Our sample was enriched with more than 20% of cancer cases whereas the natural prevalence is estimated between 7 and 8 per 1000. In addition, there were 11 out of 50 cancerous lesions among BI-RADS 3 (22%), whereas in clinical practice only 3% of them are malignant [21].

In this type of retrospective study, the reading conditions are far different from clinical practice; the number of examinations read, the reading rate, and the kind of sample are not the same which generate several biases. Gur et al. conducted a study on the laboratory effect by comparing the performance of radiologists in interpreting screening mammograms in clinic with the performance in reading the same examination in laboratory conditions and showed the performance of radiologists was significantly better in clinical conditions [32].

The study in 2020 concerning the same AI tool used in this study, evaluated the performance of radiologists helped by the AI per examination, and showed a better AUC and sensitivity with a decrease in the rate of false negative without affecting readers specificity [18]. Our study demonstrates the interest in using AI in clinical practice for BI-RADS classification of screening mammograms as a help for radiologists, such as it would not be thinkable to replace them, while confirming the improvement in AUC considering a per-lesion analysis.

Our study has several limitations. First, the reference BI-RADS was based on the review of one single expert radiologist. Second, most examinations had no prior mammograms available to the readers. Moreover, readers were using the AI tool for the first time which could have had an impact on the duration of the first interpretations.

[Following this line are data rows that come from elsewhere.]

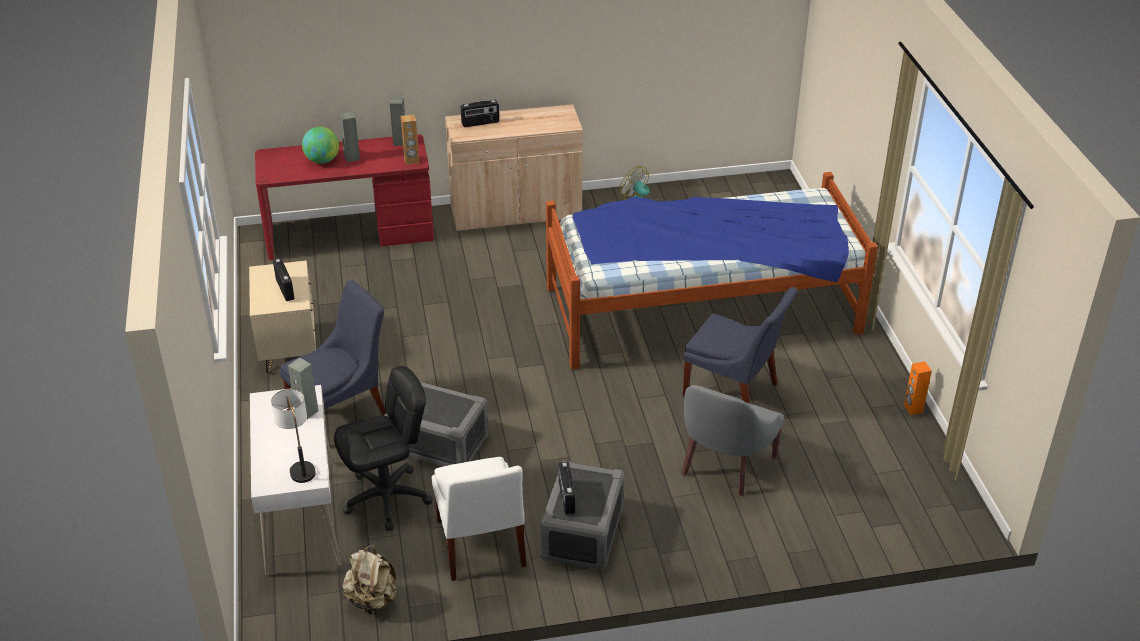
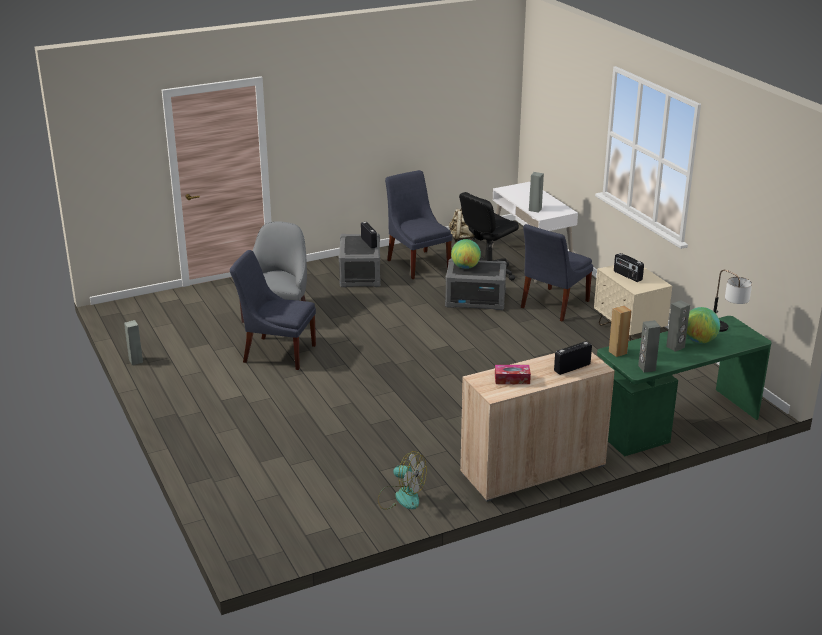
camera: 165 degrees right, 10 degrees down
(299, 463) = (517, 193): table lamp -> table lamp (725, 330)
(350, 233) = (675, 422): red desk -> green desk
(448, 412) = (465, 267): none -> globe
(480, 547) = (417, 263): white chair -> blue chair
(540, 120) = (512, 379): none -> tissue box
(701, 309) = (314, 406): bed -> none
(913, 409) = (136, 361): orange speaker -> grey speaker

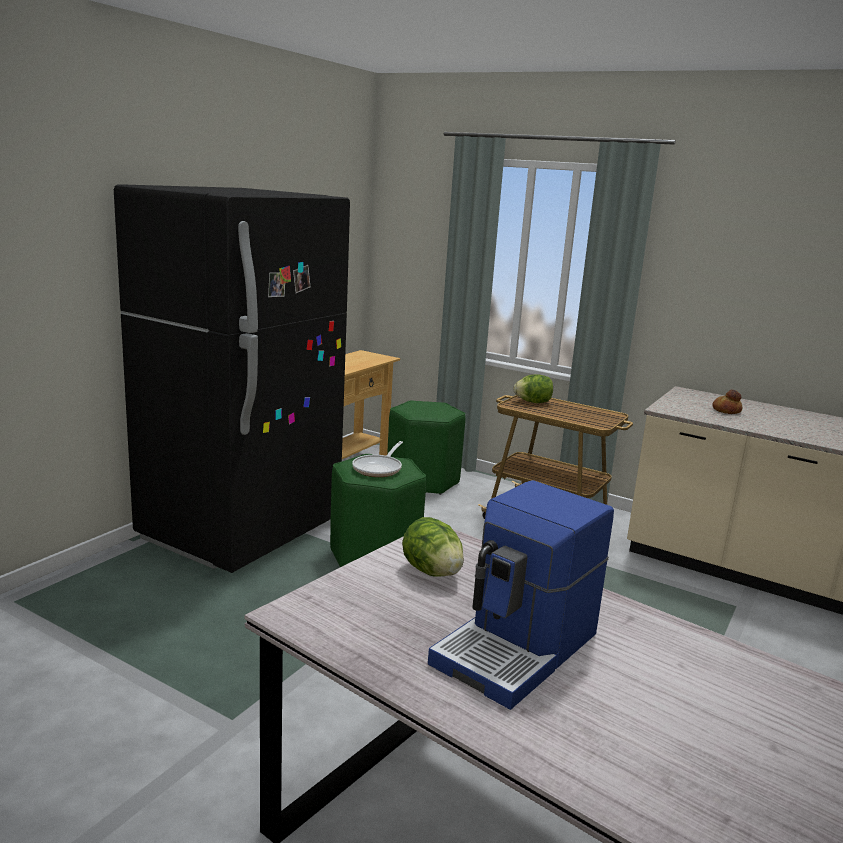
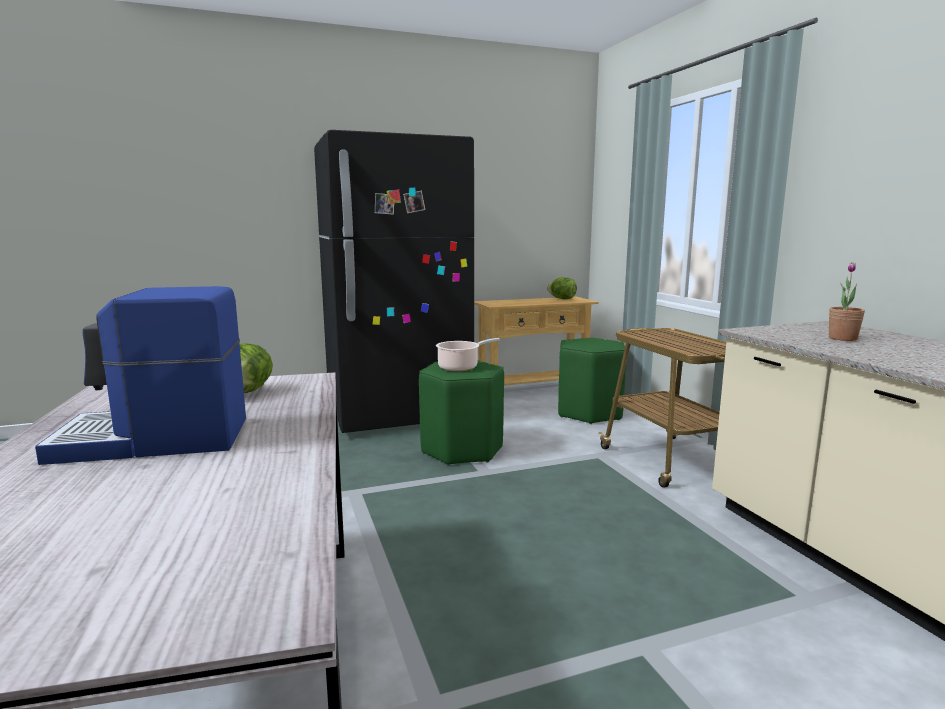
camera: 40 degrees right, 5 degrees down
(379, 468) = (460, 367): frying pan -> cooking pot
(533, 402) = (662, 334): lettuce -> lettuce (562, 299)
(726, 410) = (842, 338): bread -> potted plant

This AI tool have limitations as well: it does not integrate the prior mammograms, tomosynthesis and other clinical information; that could generate false positives and false negatives.

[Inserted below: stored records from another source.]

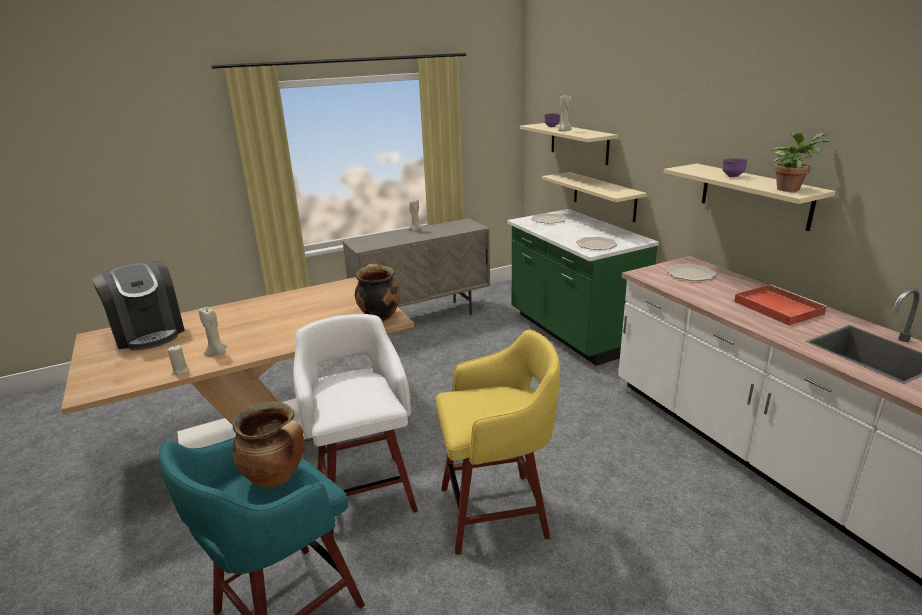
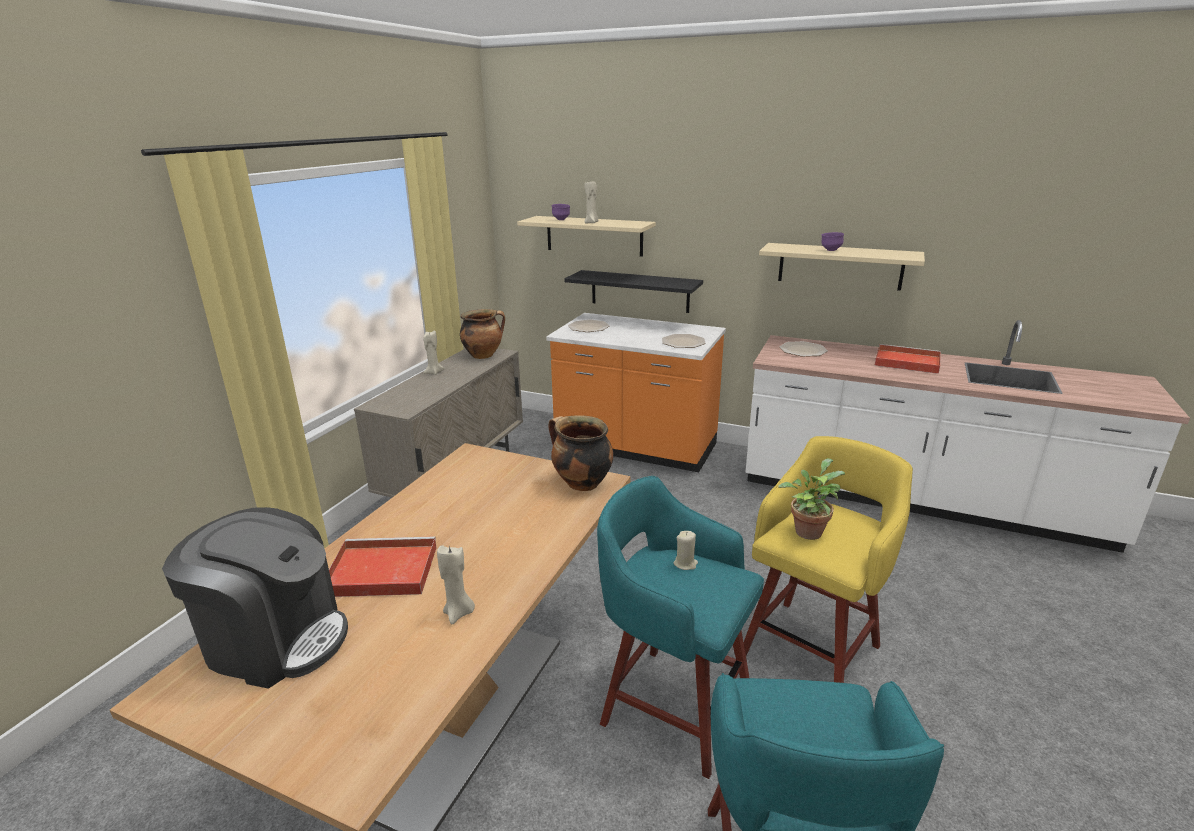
camera: 40 degrees left, 0 degrees up
(181, 370) = (453, 662): beige candle -> beige candle (685, 564)
(223, 322) = (380, 571): none -> red tray
(277, 477) = (798, 712): cooking pot -> cooking pot (484, 355)
(365, 490) = (672, 705): white stool -> turquoise stool
(572, 332) = (635, 448): green counter -> orange counter
(604, 196) = (639, 291): beige shelf -> black shelf
(789, 189) = (896, 254): potted plant -> potted plant (808, 530)

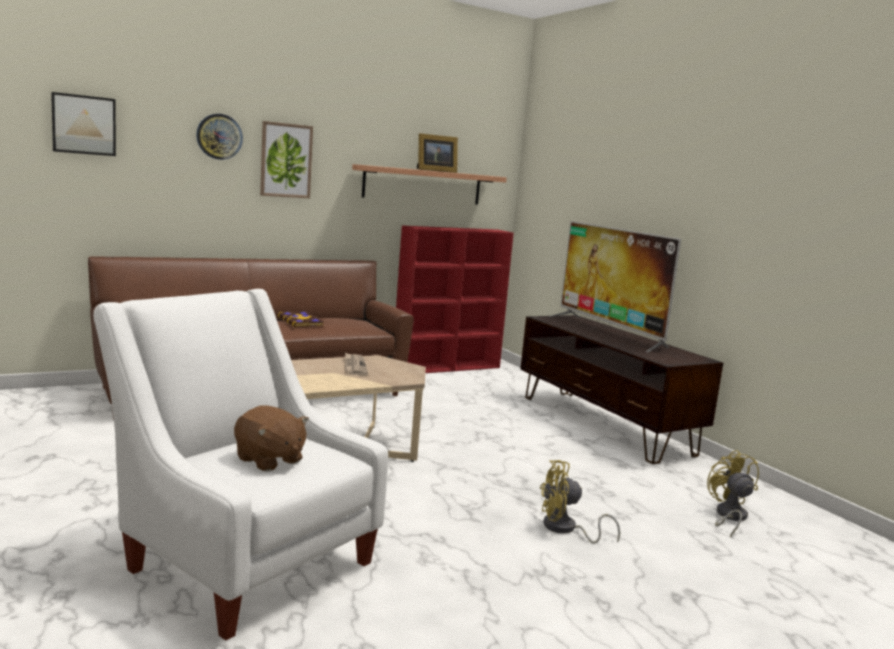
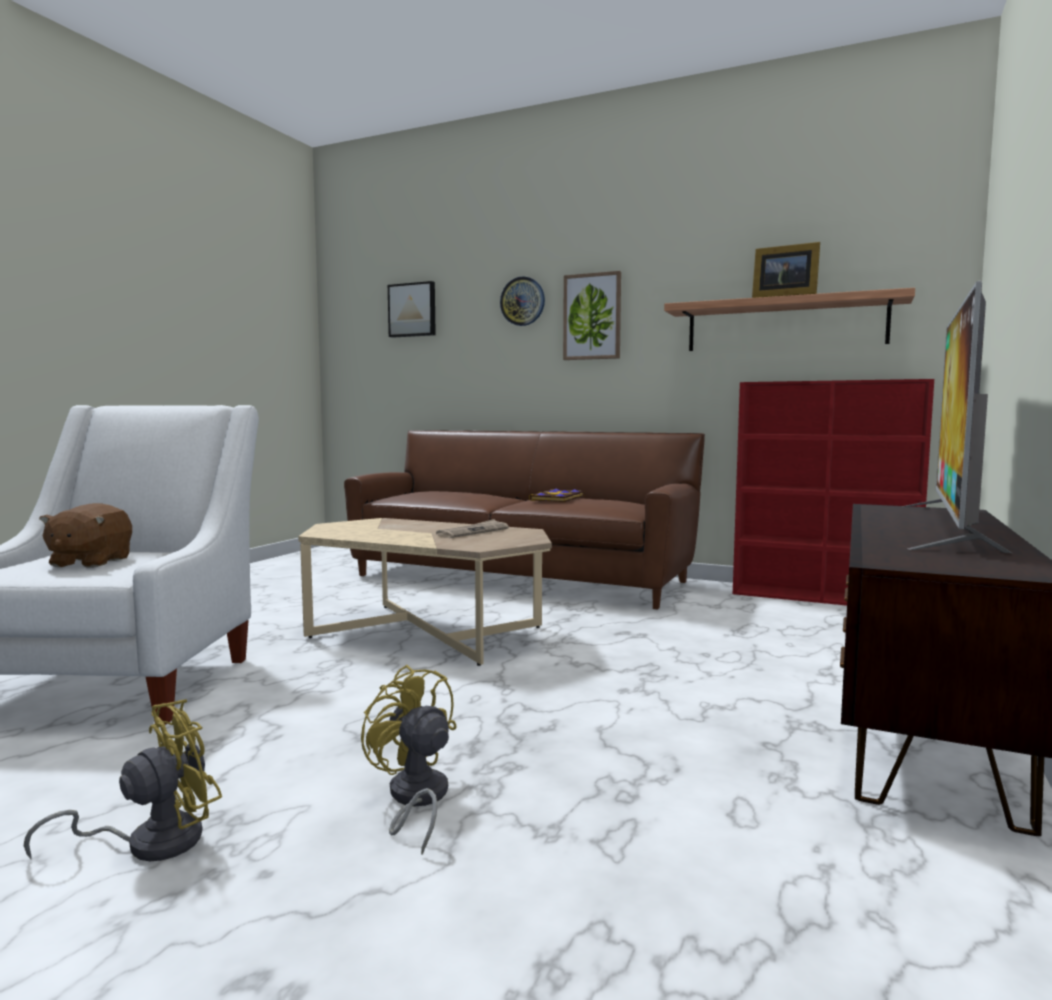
camera: 55 degrees right, 5 degrees down
(729, 517) = (777, 960): yellow fan -> yellow fan (151, 842)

Recently, a meta-analysis published in the British Medical Journal [33] reviewed studies testing 36 AI system and demonstrate that AI was less precise in 94% of case than one radiologist and, on the other hand, were not enough specific to replace double reading in screening programs.

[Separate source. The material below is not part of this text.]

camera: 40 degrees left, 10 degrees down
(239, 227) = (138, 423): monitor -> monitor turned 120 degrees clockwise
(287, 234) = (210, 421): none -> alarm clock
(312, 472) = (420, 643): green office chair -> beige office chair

However, AI tools should be used as a help for radiologist; a recent retrospective study showed that AI system could reduce workload up to 70% without reducing cancer detection in breast cancer screening with digital mammography and digital breast tomosynthesis [14]

These types of retrospective “laboratory” studies cannot represent performance levels or inter-reader variability during clinical interpretations of the same set of mammograms in a usual work setting. A review of the literature showed that the latest AI models reported good accuracy for breast cancer detection, keeping, however, methodological biases and weaknesses in the test data limiting its application in a clinical screening setting, needing to be resolved in order to be able to extend AI to large-scale population screening [34]. It would therefore be necessary to reproduce this same study prospectively in clinical conditions to validate these results.

A European survey on radiologists’ opinion on AI, published in February 2021, showed that their perception would influence the adoption of AI in clinical practice and highlights that limited levels of AI-specific knowledge are associated with fear, while intermediate and advanced levels knowledge are associated with a positive attitude towards AI. Additional training could, therefore, favor the adoption of such tool into clinical practice [35].

On the other hand, women seem not to support a fully independent use of AI system without involving a radiologist as it was shown in a population survey in a Dutch population in 2020 [36].

AI holds an important potential for transforming the practice of radiology and must excel to become clinically viable; but many parameters have to be considered to measure the cost effectiveness of this tool in breast screening [37].

In conclusion, the results indicate that classified mammograms into BI-RADS categories is obtained with better agreement with the expert radiologist when reading with the support of AI. This can help improve the AUC without significantly increasing reading times.